English Heritage gained an interim injunction banning several of the most prominent protesters from the vicinity of the site, including Des Crow, Geoff Needham, Buster Nolan, and Rollo Maughfling, who at one point climbed on top of Seahenge to declare an eight-point proclamation. Needham and Maughfling, however, successfully contested the ban, as the court agreed that neither of them had attempted to obstruct the archaeologists' work. The publicity and controversy surrounding the excavation led the British television company Channel 4 to commission a special episode of their archaeological series Time Team documenting the excavation itself and staging an experimental archaeology reconstruction of the Bronze Age site.

After several weeks' work, the excavators decided to physically remove the main timbers from the site, an event for which the media had been tipped off. A wide variety of protesters turned up, along with police to ensure that they did not cause trouble for the excavators. However, as the central tree stump was being pulled out by a digger, a young protester ran under the rope cordoning off the site and headed towards the excavation until she was restrained by excavators and then by police.

== Conservation ==
With Seahenge excavated, the timbers that it had been built out of were transported 50 miles away to the Fenland Archaeology Trust's field centre at Flag Fen in Cambridgeshire, where they immediately underwent conservation by being immersed in fresh water. The timbers were then cleaned of attached mud and placed in permanent storage. English Heritage employed laser scan technology (developed by Alistair Carty of Archaeoptics) to precisely image timbers in three dimensions, allowing archaeologists to create a virtual model of the whole site.
At Flag Fen, they were then continually soaked in wax-emulsified water to slowly (over years) replace the moisture in the wood with wax. Conservation included treatment with polyethylene glycol. They were later transferred to Portsmouth where maritime archaeology experts at the Mary Rose Trust continued the programme at their purpose-built site.

== Reconstruction ==
Conservation work is complete, with a reconstructed Seahenge near its original site, at the Lynn Museum and opened to the public in April 2008.

== Exhibition ==
In February 2022, timber from Holme I was displayed at The World of Stonehenge exhibition at British Museum, from 17 February 2022 until 17 July 2022.

#### Dataset excerpts:
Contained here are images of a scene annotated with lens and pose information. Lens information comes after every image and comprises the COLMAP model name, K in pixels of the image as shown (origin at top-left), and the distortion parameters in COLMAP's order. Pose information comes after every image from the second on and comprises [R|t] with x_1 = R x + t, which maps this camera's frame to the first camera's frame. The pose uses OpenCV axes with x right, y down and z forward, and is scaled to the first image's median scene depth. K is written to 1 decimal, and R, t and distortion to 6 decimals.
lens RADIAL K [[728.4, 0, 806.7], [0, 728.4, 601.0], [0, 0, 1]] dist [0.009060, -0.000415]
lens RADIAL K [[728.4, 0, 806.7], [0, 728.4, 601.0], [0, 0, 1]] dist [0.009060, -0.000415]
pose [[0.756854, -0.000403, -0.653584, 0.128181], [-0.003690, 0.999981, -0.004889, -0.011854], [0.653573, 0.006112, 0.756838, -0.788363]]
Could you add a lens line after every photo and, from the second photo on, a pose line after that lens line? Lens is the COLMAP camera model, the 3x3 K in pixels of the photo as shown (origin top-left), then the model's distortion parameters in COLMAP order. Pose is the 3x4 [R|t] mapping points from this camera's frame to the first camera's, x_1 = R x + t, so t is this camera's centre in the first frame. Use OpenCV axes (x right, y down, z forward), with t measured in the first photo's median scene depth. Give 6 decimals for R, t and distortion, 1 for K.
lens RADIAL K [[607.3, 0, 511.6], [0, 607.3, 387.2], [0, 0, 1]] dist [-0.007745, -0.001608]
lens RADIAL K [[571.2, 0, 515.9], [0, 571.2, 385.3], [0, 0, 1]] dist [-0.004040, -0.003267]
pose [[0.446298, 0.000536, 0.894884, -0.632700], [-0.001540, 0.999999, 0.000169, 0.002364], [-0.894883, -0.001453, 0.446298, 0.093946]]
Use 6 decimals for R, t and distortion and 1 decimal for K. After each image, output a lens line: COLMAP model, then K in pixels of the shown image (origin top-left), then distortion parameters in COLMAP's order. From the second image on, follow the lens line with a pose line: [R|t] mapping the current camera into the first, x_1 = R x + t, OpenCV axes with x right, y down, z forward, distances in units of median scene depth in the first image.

#### Directions:
1. According to the Seahenge passage, where were the timbers first taken after the excavation?
2. Extend the Seahenge passage, starting after its final sentence.
The material has no connection to the Seahenge passage.

#### Results:
1. To the Fenland Archaeology Trust's field centre at Flag Fen in Cambridgeshire, 50 miles away.

2.
==Holme II==
One hundred metres east, another, much larger ring was found, consisting of two concentric timber circles surrounding a hurdle-lined pit containing two oak logs. Known as Holme II, dendrochronology gives a date identical to Seahenge: 2049 BC. This is the first time that two adjacent prehistoric monuments have been shown to have been built together. Details of the construction of Holme II differ from that of Holme I (Seahenge): for instance the palisade of Holme I had the tree bark intact, while it was removed for Holme II, giving the two enclosures contrasting dark and light colours. One suggestion is that the upturned roots in Holme I were used for excarnation, while the remains were later buried in Holme II, which may have contained a burial mound (now washed away) extending to the inner timber circle which would have formed the revetment (outer securing border) of the mound.

Although also threatened with destruction by the sea, this site has been left in situ and exposed to the tidal actions of the sea. This decision by English Heritage relates to the controversy over digging Holme I.

==In popular culture==
Jean-Jacques Burnel, bassist of the Stranglers, was living in Holme-next-the-Sea at the time of the discovery. The monument inspired him to write the songs on the band's 2004 album Norfolk Coast.

Seahenge provides the inspiration for a timber circle depicted in Catherine Fisher's 2005 novel Darkhenge. Fisher discusses a prehistoric monument featuring an upturned oak tree surrounded by 24 timbers, each symbolising one of the characters in the ogham tree alphabet. This circle, known as Darkhenge, is described as being located at Avebury in Wiltshire and is portrayed as being the portal to Annwyn, the underworld of Welsh mythology.

Seahenge can be visited in the 2020 video game Assassin's Creed: Valhalla.